Eloxatin is a new generation platin compound. It is a cousin of cisplatin and carboplatin. Like its cousins, eloxatin has a central platinum group that works by intercalating itself into the cells DNA and forming crosslinks both within the DNA strand and among different strands of DNA. The crosslinks result in DNA breakage and ultimately cell death. The mechanism of eloxatin is not cell cycle specific so it can work on even slowly replicating tumors.

In preclinical studies, eloxatin showed synergistic activity in vitro with 5-FU. In other words, the combination of both compounds worked much better than either one alone. The synergy seen in the laboratory ultimately led to its use in clinical trials and resulted in the development of the FOLFOX regimen.
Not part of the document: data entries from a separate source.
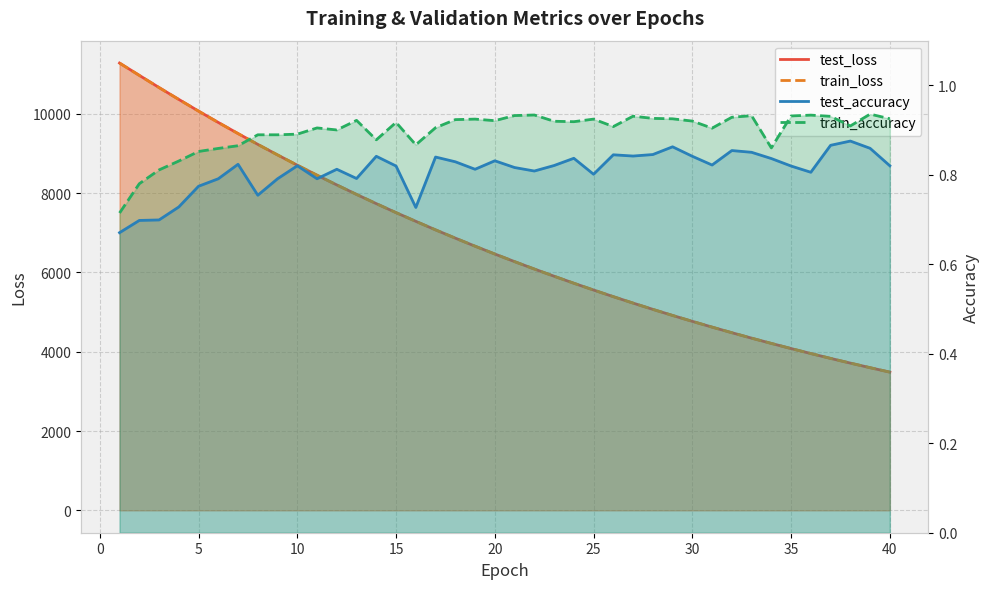

What are all the series names shown in the legend?

test_loss, train_loss, test_accuracy, train_accuracy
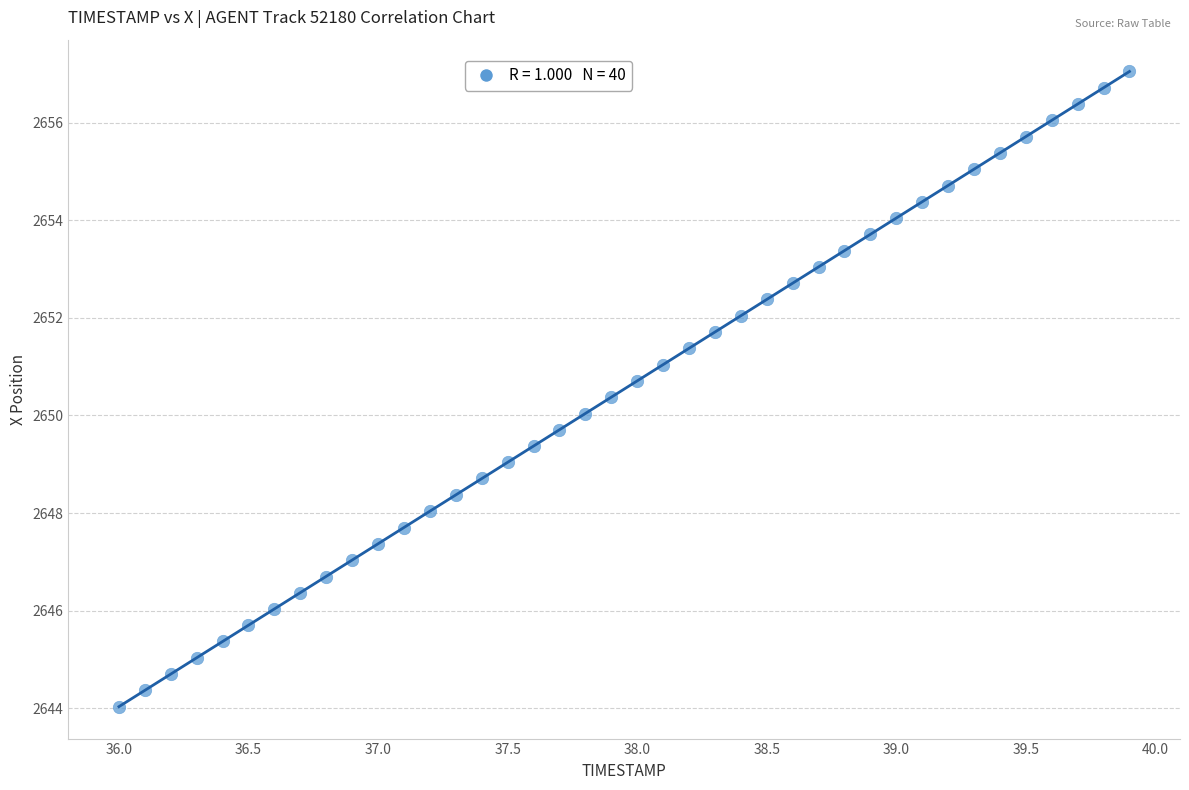

What is the range of X values (max minus min)?

3.9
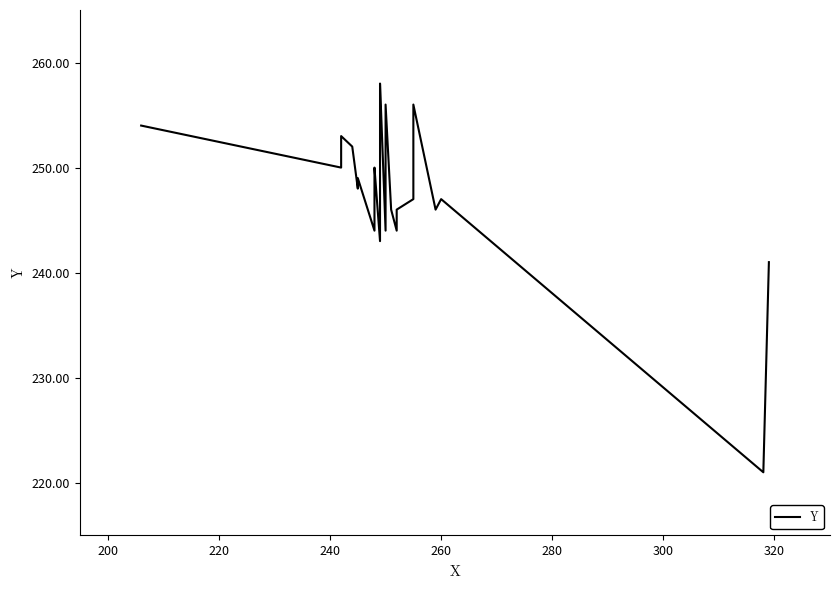

The value at 200 is 116. True or false?

False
Unlike cisplatin, eloxatin does not cause renal failure and most people do not experience much nausea at all. Eloxatin has its own unique side effects, the most important of which is a neuropathy.


Eloxatin is associated with two types of peripheral sensory neuropathies: an acute, reversible type and a persistent type associated with prolonged use. Acute and persistent neuropathies occurred in 56% and 48% (all grades) of previously untreated patients. The acute neuropathy is often described as an electric shock felt by the patient exacerbated by cold temperatures. (Such as when reaching for a cold soda in the refrigerator). The persistent neuropathy will manifest itself as difficulties in manipulating small object such as buttons or putting on earrings.

The Future

Eloxatin has captured much of the market in metastatic colorectal cancer. Trials are on-going that are examining the role of eloxatin in adjuvant therapy. There have been several very good and convincing studies showing a benefit to the FOLFOX combination in stage III disease.

Another largely untapped area will be to examine the efficacy and the benefit of eloxatin in combinations with some of the more targeted therapeutic approaches. Such combinations as eloxatin and vascular endothelial growth factor (VEGF) inhibitors or eloxatin with the monoclonal antibodies would be important to evaluate.